=== TASK ITEM ===
Please keep pictures out of the copy, and print exactly the lines from the one containing "ring tip: (534, 720)" through the end of the records.

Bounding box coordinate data
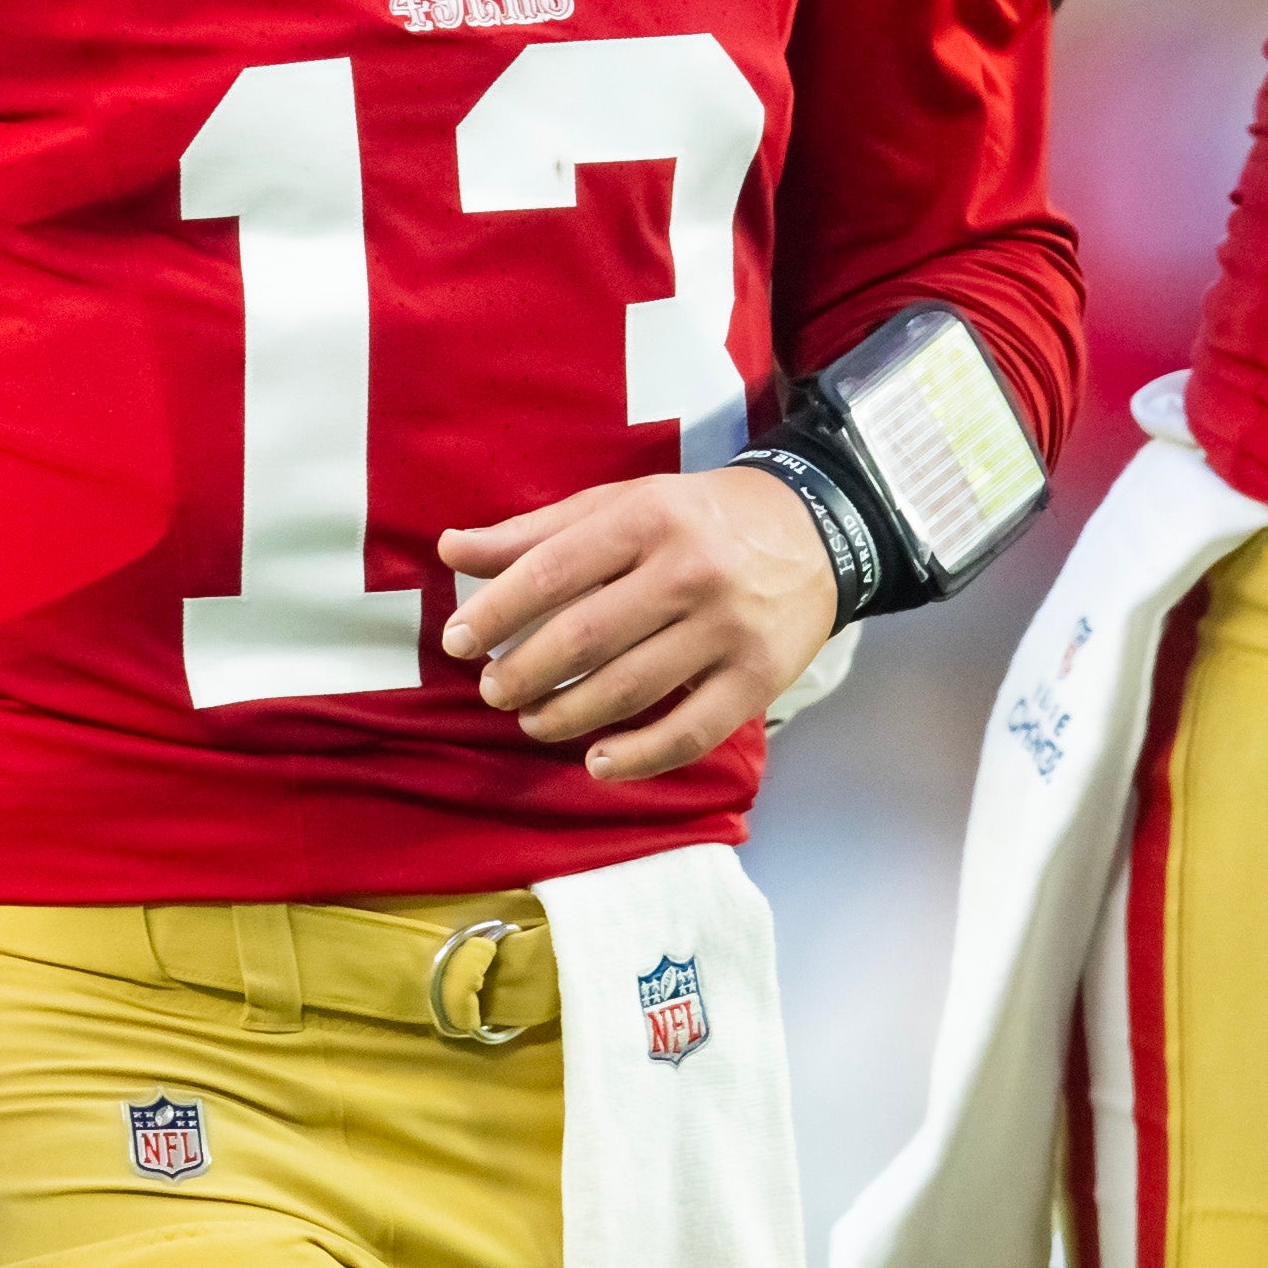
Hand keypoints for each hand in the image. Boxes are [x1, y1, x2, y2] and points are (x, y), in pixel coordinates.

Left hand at [438, 463, 839, 783]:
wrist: (816, 530)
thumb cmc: (700, 518)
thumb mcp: (623, 504)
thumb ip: (537, 532)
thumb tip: (451, 549)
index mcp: (649, 518)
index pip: (552, 572)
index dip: (494, 613)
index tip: (455, 643)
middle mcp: (690, 572)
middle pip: (585, 638)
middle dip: (524, 673)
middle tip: (494, 691)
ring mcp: (728, 629)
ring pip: (629, 690)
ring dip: (566, 717)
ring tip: (534, 720)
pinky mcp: (758, 678)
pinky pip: (690, 733)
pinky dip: (638, 758)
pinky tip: (598, 762)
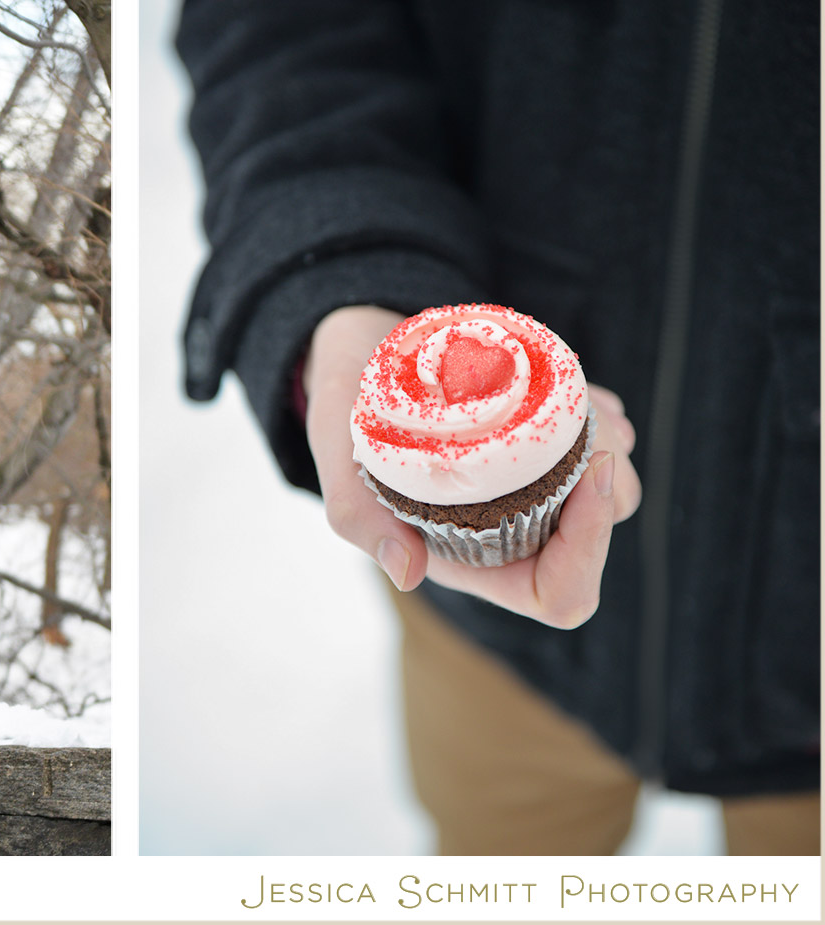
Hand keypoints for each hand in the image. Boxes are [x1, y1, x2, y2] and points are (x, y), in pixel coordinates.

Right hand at [305, 306, 641, 628]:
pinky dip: (600, 413)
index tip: (588, 474)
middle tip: (579, 416)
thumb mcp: (338, 467)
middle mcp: (513, 530)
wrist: (353, 358)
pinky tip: (562, 383)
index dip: (588, 551)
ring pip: (613, 486)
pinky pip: (607, 439)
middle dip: (606, 480)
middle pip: (599, 534)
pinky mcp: (548, 446)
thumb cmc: (343, 419)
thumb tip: (408, 573)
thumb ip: (361, 520)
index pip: (558, 593)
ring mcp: (536, 489)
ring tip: (572, 395)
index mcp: (472, 558)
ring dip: (609, 439)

=== ANSWER TO THIS EXERCISE ===
ring tip: (534, 720)
pinky mcp: (758, 678)
pinky pip: (690, 733)
pinky dip: (638, 758)
pinky tip: (598, 762)
Hand keypoints for each hand in the image. Boxes are [x1, y1, x2, y2] and points are (x, y), in pixel coordinates.

Right hand at [305, 306, 641, 628]:
pinky dip: (600, 413)
index tip: (588, 474)
middle tip: (579, 416)
thumb mcp: (338, 467)
middle mcp: (513, 530)
wrist: (353, 358)
pinky tip: (562, 383)
index dip: (588, 551)
ring pip: (613, 486)
pinky pip: (607, 439)
middle dip: (606, 480)
middle pip: (599, 534)
pinky mcp: (548, 446)
thumb cmc: (343, 419)
thumb tip: (408, 573)
thumb ip: (361, 520)
index pip: (558, 593)
ring mcp: (536, 489)
ring tip: (572, 395)
index mcp: (472, 558)
ring dip: (609, 439)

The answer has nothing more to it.